More than $2 billion in payments from 4,000 ransomware incidents reported to Treasury in recent years
Summary
Companies paid more than $2.1 billion to ransomware gangs from January 2022 to December 2024, according to a FinCEN study covering 4,194 incidents reported under the Bank Secrecy Act. The three-year total nearly matches the prior nine-year period. 2023 was the peak year with roughly $1.1bn in payments and the highest median ransom of $174,000; 2024 saw a fall in incidents and payments after law enforcement takedowns of major groups.
Key Points
- 4,194 ransomware incidents reported to FinCEN between 2022–2024, with cumulative payments of about $2.1bn.
- 2023 was the high-water mark: ~1,512 incidents and ~ $1.1bn in payments — a 77% increase from 2022.
- Top gangs tracked include ALPHV/BlackCat, Akira, LockBit, Black Basta and Phobos; ALPHV earned nearly $400m.
- The 10 variants with the largest cumulative payments account for $1.5bn of the total; Hive had the highest median incident value (~$411k).
- About 97% of ransom payments were made in Bitcoin, with many gangs using unregulated crypto exchanges to launder funds.
- Most-targeted sectors: financial services, manufacturing and healthcare.

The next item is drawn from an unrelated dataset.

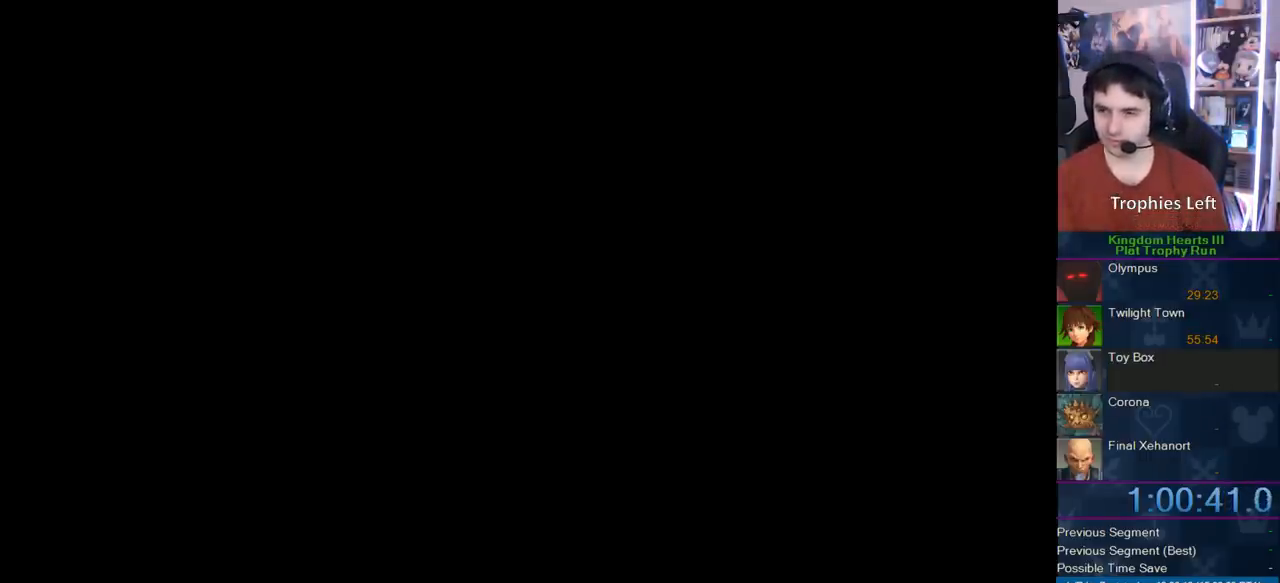
{"buttons": [], "left_stick": "center", "right_stick": "center", "button_events": []}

- Law enforcement actions against ALPHV and LockBit correlated with decreases in incidents and payments in 2024.
Context and relevance
This FinCEN report gives officials, security teams and insurers hard metrics on the evolving ransomware ecosystem: who earns the most, which variants drive the largest payouts, and how crypto is used to move money. The data underline why defenders and policymakers are focused on disrupting crypto laundering, initial access vendors and high-profile gangs.
Why should I read this?
Short and blunt: if you look after risk, data or budgets, these numbers matter. They show who’s making the money, which sectors get hit hardest and how payouts trend year-to-year — great for quick briefings or deciding whether to dive into the full FinCEN report for operational detail.
Author style
Punchy — the article is driven by clear figures and named actors. If this is your space, read the detail; if not, this summary gives the essentials fast.